On the 11th day of Christmas my true love said to me “WHO ATE ALL THE PIES?” My effort to blend into the furniture was somewhat hindered by the fact that like Pinnochio, my belly expanded an inch every time I ate a pie. A withering finger and accusatory stare homed in on said belly as she continued “YOU FAT SANTA“. Peeking out the window she said “There’s no sign of rain dear, you should get your sleigh and go out and see who is making all that racket“.
Following the Pipe Major’s lead, eleven Pipers assembled at Manor House at the slightly later time of 10am. “Right then” said the Pipe Major “this piece is to be conducted adagio with the interval occurring nearer the end“. “An Interlude at TJs” was quickly dismissed as was “Ringing The Bells Mills” before deciding on Swan’s “Folly Lake”.
With temperatures hovering around 3°c there was no time to hang around. The band set off towards Cherry Burton with Mike taking position up front on Pipe Sergeant duties. The pleasantly quiet passage was disturbed by a slightly discordant note sounding from Pugwash’s bagpipe as the pesky mudguard kept rubbing on the tyre.
On reaching the top of Dalton ramp there was some confusion with the musical direction until the Pipe Major restored everyone to the correct score. All except Matt and Chris who decided to form a duo and play a different chord so continued towards South Dalton before rejoining the band at Kiplingcotes.
The Pipers continued to skirl their way through Market Weighton before reaching the passage of Cliffe Road. On reaching North Cave, Pipe Major Raymond left the band accompanied by Alan to return home via Hotham and Newbald while the rest played onwards to South Cave. The pace then changed to ” allegro” as the cold air began to eat into the bones of the remaining ensemble.

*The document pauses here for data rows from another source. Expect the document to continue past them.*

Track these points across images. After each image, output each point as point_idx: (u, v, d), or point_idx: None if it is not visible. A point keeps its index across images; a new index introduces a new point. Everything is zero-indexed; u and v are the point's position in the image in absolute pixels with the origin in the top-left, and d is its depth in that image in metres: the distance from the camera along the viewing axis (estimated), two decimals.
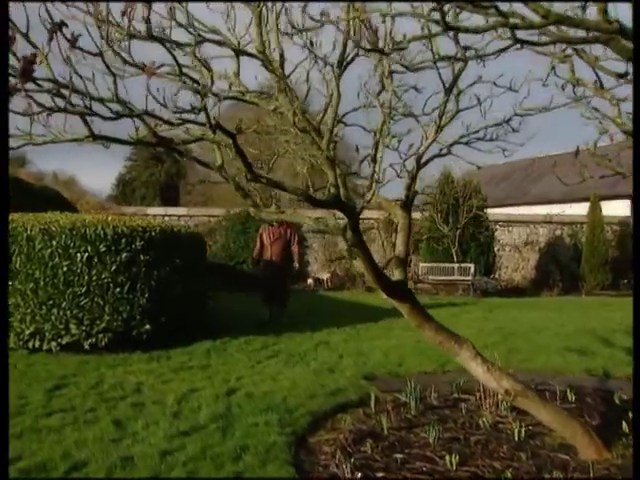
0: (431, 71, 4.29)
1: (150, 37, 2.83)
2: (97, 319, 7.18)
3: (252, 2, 2.98)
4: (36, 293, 7.16)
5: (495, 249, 16.89)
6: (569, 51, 4.01)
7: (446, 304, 13.29)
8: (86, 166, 51.05)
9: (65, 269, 7.12)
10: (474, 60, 3.84)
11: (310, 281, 17.21)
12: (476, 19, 2.87)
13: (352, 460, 4.00)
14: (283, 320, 9.74)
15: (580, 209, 20.79)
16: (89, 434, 4.55)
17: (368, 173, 4.45)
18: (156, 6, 2.75)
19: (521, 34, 2.74)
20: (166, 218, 17.48)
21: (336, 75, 3.56)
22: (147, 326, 7.37)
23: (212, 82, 2.69)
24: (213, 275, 10.99)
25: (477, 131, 4.30)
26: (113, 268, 7.20)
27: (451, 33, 3.87)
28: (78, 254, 7.14)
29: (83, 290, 7.14)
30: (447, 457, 4.00)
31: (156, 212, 19.17)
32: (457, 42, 3.74)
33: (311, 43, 3.61)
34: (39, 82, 2.82)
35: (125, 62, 2.74)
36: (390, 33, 3.22)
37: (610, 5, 2.07)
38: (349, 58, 3.65)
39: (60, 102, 3.05)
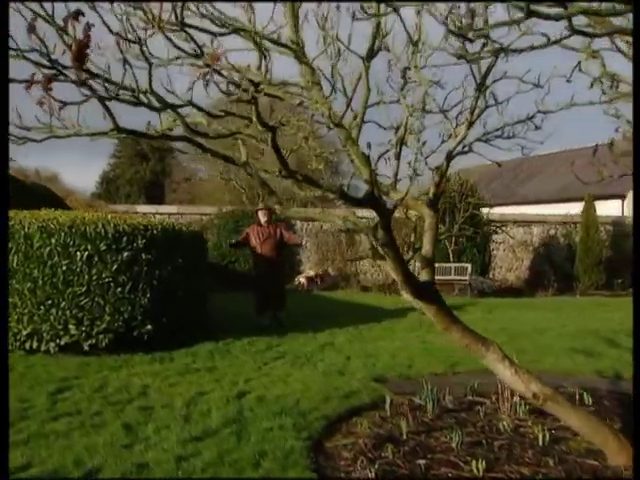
0: (447, 67, 4.21)
1: (182, 26, 2.72)
2: (97, 319, 7.03)
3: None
4: (34, 293, 6.99)
5: (490, 249, 16.87)
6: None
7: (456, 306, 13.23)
8: (66, 163, 50.49)
9: (64, 268, 6.97)
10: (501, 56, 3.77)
11: (302, 280, 17.09)
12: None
13: (376, 466, 3.91)
14: (284, 323, 9.44)
15: (571, 209, 20.87)
16: (99, 439, 4.42)
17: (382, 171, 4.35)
18: None
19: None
20: (157, 216, 17.28)
21: (366, 67, 3.47)
22: (148, 327, 7.24)
23: (267, 71, 2.58)
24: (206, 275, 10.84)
25: (501, 128, 4.21)
26: (114, 267, 7.06)
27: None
28: (78, 253, 6.99)
29: (83, 290, 6.99)
30: (473, 463, 3.92)
31: (146, 210, 18.95)
32: (488, 37, 3.66)
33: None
34: (65, 72, 2.70)
35: (178, 48, 2.61)
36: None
37: None
38: (376, 50, 3.56)
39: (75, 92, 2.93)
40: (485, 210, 16.81)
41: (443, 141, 4.44)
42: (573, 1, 3.29)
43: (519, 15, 2.10)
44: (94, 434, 4.54)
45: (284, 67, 3.93)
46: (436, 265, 15.55)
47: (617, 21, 3.12)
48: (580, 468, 3.87)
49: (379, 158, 4.46)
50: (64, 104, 2.44)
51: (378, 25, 3.46)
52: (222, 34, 2.77)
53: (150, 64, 2.39)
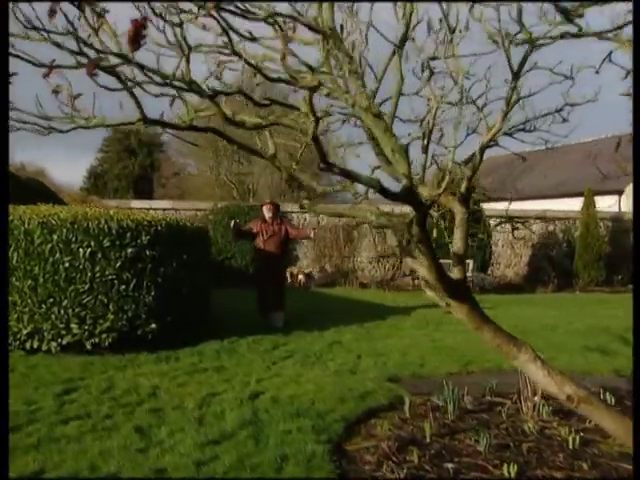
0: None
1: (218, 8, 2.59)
2: (100, 318, 6.89)
3: None
4: (35, 290, 6.84)
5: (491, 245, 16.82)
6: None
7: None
8: (52, 158, 50.05)
9: (67, 265, 6.82)
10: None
11: (301, 277, 16.98)
12: None
13: (404, 470, 3.82)
14: (279, 325, 9.04)
15: (568, 204, 20.87)
16: (112, 443, 4.30)
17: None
18: None
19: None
20: (151, 212, 17.09)
21: (399, 55, 3.35)
22: (153, 325, 7.10)
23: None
24: None
25: (529, 121, 4.10)
26: (118, 264, 6.92)
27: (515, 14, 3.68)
28: (80, 249, 6.84)
29: (86, 287, 6.84)
30: (505, 466, 3.83)
31: (140, 205, 18.74)
32: (522, 24, 3.56)
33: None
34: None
35: (225, 32, 2.48)
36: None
37: None
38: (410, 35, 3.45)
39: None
40: (503, 206, 16.76)
41: (468, 134, 4.34)
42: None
43: None
44: (107, 438, 4.42)
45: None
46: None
47: None
48: (616, 472, 3.80)
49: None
50: (109, 89, 2.31)
51: (411, 12, 3.35)
52: (255, 19, 2.64)
53: (189, 48, 2.27)
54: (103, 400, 5.29)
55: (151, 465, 3.95)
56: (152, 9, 2.14)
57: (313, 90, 2.35)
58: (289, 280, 16.38)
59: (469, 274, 15.15)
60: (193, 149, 45.93)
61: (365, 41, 3.06)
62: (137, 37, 1.68)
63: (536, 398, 5.11)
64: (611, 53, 4.09)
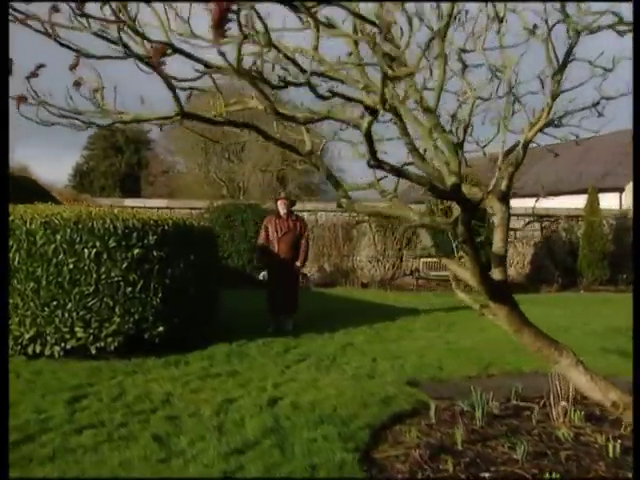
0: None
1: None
2: (106, 321, 6.76)
3: None
4: (37, 293, 6.70)
5: None
6: None
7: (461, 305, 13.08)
8: (35, 155, 49.68)
9: (71, 266, 6.68)
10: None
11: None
12: None
13: None
14: (289, 327, 8.89)
15: (565, 203, 20.83)
16: (131, 453, 4.19)
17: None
18: None
19: None
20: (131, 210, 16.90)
21: (442, 48, 3.25)
22: (160, 328, 6.98)
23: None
24: None
25: (566, 115, 4.03)
26: (124, 265, 6.78)
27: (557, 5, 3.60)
28: (85, 250, 6.70)
29: (91, 289, 6.71)
30: (546, 475, 3.75)
31: (134, 204, 18.54)
32: (566, 14, 3.48)
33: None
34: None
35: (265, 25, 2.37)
36: None
37: None
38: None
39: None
40: (530, 203, 16.65)
41: (498, 130, 4.26)
42: None
43: None
44: (124, 448, 4.30)
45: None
46: (435, 260, 15.46)
47: None
48: None
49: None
50: (189, 88, 2.19)
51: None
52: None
53: (245, 36, 2.16)
54: (115, 407, 5.17)
55: (175, 477, 3.84)
56: None
57: (390, 80, 2.23)
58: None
59: None
60: (182, 147, 45.74)
61: (410, 30, 2.95)
62: (222, 22, 1.57)
63: (563, 403, 5.04)
64: None
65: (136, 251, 6.84)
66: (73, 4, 2.06)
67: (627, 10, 3.59)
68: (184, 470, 3.94)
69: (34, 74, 2.75)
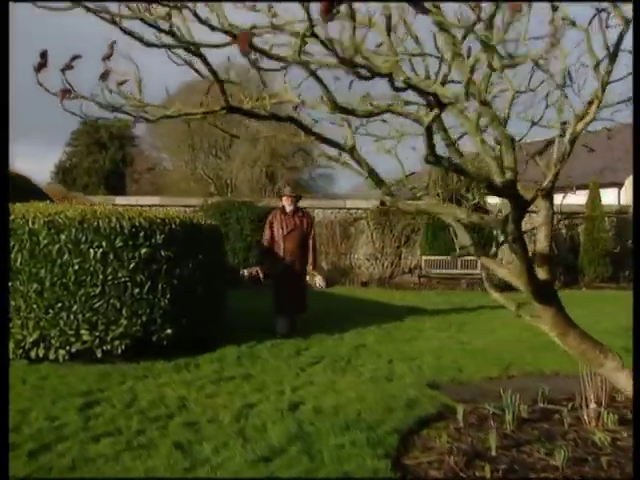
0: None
1: None
2: (113, 323, 6.63)
3: None
4: (41, 295, 6.57)
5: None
6: None
7: (467, 304, 13.03)
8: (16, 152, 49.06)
9: (76, 267, 6.55)
10: None
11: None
12: None
13: None
14: (298, 326, 8.73)
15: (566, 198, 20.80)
16: (155, 462, 4.09)
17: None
18: None
19: None
20: (138, 208, 16.74)
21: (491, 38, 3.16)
22: (168, 330, 6.86)
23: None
24: None
25: (606, 107, 3.95)
26: (131, 265, 6.66)
27: None
28: (91, 250, 6.57)
29: (97, 291, 6.58)
30: None
31: (126, 202, 18.38)
32: (615, 4, 3.41)
33: None
34: None
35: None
36: None
37: None
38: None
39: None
40: (557, 201, 16.65)
41: (534, 123, 4.20)
42: None
43: None
44: (146, 456, 4.20)
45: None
46: (443, 258, 15.45)
47: None
48: None
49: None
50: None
51: None
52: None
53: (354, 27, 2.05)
54: (130, 414, 5.06)
55: None
56: None
57: (475, 75, 2.15)
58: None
59: (477, 271, 15.09)
60: (168, 143, 45.51)
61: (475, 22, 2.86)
62: (331, 6, 1.47)
63: (593, 405, 4.99)
64: None
65: (143, 251, 6.72)
66: None
67: None
68: None
69: (69, 66, 2.65)
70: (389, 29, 2.88)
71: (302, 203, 19.07)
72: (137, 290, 6.70)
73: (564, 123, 4.16)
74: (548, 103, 4.05)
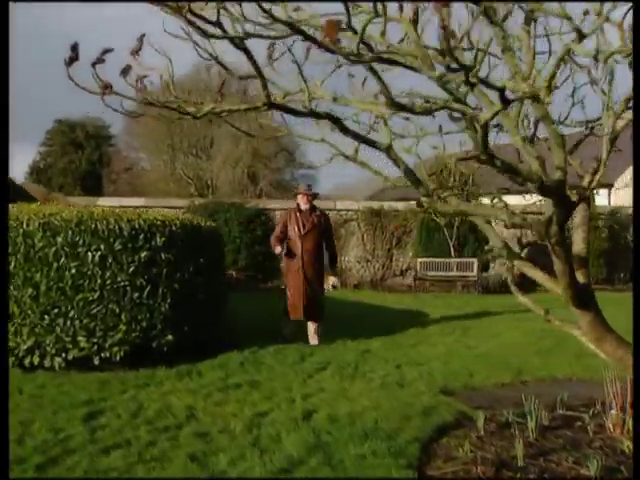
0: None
1: None
2: (111, 329, 6.49)
3: None
4: (36, 300, 6.41)
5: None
6: None
7: (468, 308, 13.00)
8: None
9: (73, 271, 6.40)
10: None
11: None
12: None
13: None
14: (319, 333, 8.29)
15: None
16: (170, 475, 3.98)
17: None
18: None
19: None
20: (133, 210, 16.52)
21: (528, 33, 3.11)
22: (169, 336, 6.73)
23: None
24: None
25: None
26: (131, 269, 6.53)
27: None
28: (89, 253, 6.44)
29: (95, 296, 6.44)
30: None
31: (109, 203, 18.14)
32: None
33: None
34: None
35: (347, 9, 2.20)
36: None
37: None
38: None
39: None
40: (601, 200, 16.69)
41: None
42: None
43: None
44: (160, 469, 4.11)
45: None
46: (439, 260, 15.41)
47: None
48: None
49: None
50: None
51: None
52: None
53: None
54: (137, 424, 4.94)
55: None
56: None
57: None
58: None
59: (474, 274, 15.09)
60: (145, 142, 45.10)
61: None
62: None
63: (613, 411, 4.95)
64: None
65: (143, 254, 6.59)
66: None
67: None
68: None
69: (100, 60, 2.56)
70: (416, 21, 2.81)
71: (289, 204, 19.07)
72: (137, 294, 6.57)
73: (591, 121, 4.12)
74: (575, 101, 4.01)
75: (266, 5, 2.36)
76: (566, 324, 3.94)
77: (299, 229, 8.24)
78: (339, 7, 2.93)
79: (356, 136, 2.99)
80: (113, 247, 6.49)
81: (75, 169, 44.80)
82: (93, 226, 6.49)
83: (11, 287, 6.41)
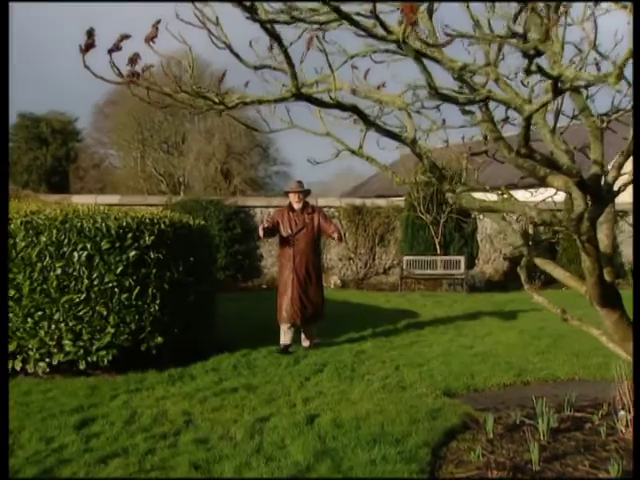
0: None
1: None
2: (98, 332, 6.35)
3: None
4: (19, 302, 6.25)
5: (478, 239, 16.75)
6: None
7: (457, 307, 13.01)
8: None
9: (58, 272, 6.25)
10: None
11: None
12: None
13: None
14: (313, 336, 8.09)
15: (536, 195, 21.05)
16: None
17: None
18: None
19: None
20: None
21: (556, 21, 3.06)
22: (159, 339, 6.60)
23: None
24: None
25: None
26: (119, 269, 6.38)
27: None
28: (75, 253, 6.28)
29: (82, 297, 6.28)
30: None
31: (83, 200, 17.86)
32: None
33: None
34: None
35: None
36: None
37: None
38: None
39: None
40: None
41: (574, 117, 4.11)
42: None
43: None
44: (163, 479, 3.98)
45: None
46: (425, 258, 15.41)
47: None
48: None
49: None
50: None
51: None
52: None
53: None
54: (133, 431, 4.81)
55: None
56: None
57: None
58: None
59: (461, 271, 15.11)
60: (115, 139, 44.52)
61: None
62: None
63: (622, 412, 4.94)
64: None
65: (132, 253, 6.44)
66: None
67: None
68: None
69: (117, 47, 2.45)
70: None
71: (264, 202, 18.92)
72: (125, 296, 6.42)
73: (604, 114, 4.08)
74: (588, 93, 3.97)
75: None
76: (585, 324, 3.91)
77: (291, 229, 8.00)
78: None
79: (380, 129, 2.91)
80: (100, 246, 6.34)
81: (40, 165, 44.09)
82: (79, 224, 6.34)
83: None
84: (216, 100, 2.24)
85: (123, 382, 6.16)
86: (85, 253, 6.30)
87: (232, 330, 8.65)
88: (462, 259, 15.10)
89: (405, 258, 15.35)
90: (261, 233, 8.00)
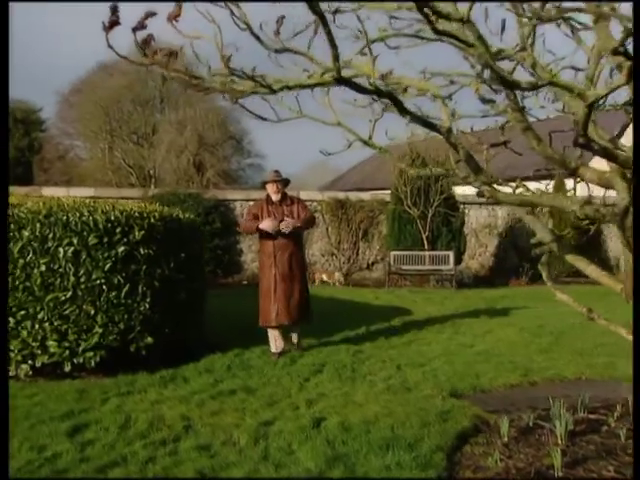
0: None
1: None
2: (85, 332, 6.17)
3: None
4: None
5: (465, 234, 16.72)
6: None
7: (457, 304, 12.96)
8: None
9: (43, 268, 6.05)
10: None
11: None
12: None
13: None
14: (298, 339, 7.81)
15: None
16: None
17: None
18: None
19: None
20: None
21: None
22: (149, 339, 6.43)
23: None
24: None
25: None
26: (107, 266, 6.20)
27: None
28: (60, 248, 6.09)
29: (68, 295, 6.09)
30: None
31: (55, 192, 17.50)
32: None
33: None
34: None
35: None
36: None
37: None
38: None
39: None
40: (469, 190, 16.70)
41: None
42: None
43: None
44: None
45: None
46: (412, 254, 15.35)
47: None
48: None
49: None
50: None
51: None
52: None
53: None
54: (130, 438, 4.66)
55: None
56: None
57: None
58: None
59: (450, 267, 15.09)
60: (81, 129, 43.81)
61: None
62: None
63: None
64: None
65: (121, 249, 6.26)
66: None
67: None
68: None
69: (142, 25, 2.32)
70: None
71: (244, 195, 18.67)
72: (114, 294, 6.24)
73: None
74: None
75: None
76: (612, 324, 3.84)
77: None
78: None
79: (416, 118, 2.80)
80: (87, 241, 6.15)
81: None
82: (64, 218, 6.14)
83: None
84: (263, 83, 2.11)
85: (113, 385, 5.99)
86: (71, 249, 6.11)
87: (218, 328, 8.48)
88: (451, 254, 15.08)
89: (392, 253, 15.28)
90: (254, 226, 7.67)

At the base of the Beverley Road passage, the concerto began with Diminuendo, until the huffing and puffing eventually reached a crescendo at the top of the “clump”.
Following a brief respite, it was time for the final section, which saw the band passing through Little Weighton and onto the Risby Road. A final flourish as the end was in sight, saw the the pace pick up to “molto vivace”. Piper James continued solo while the rest headed for the warmth and refreshments on offer at the Folly Lake café.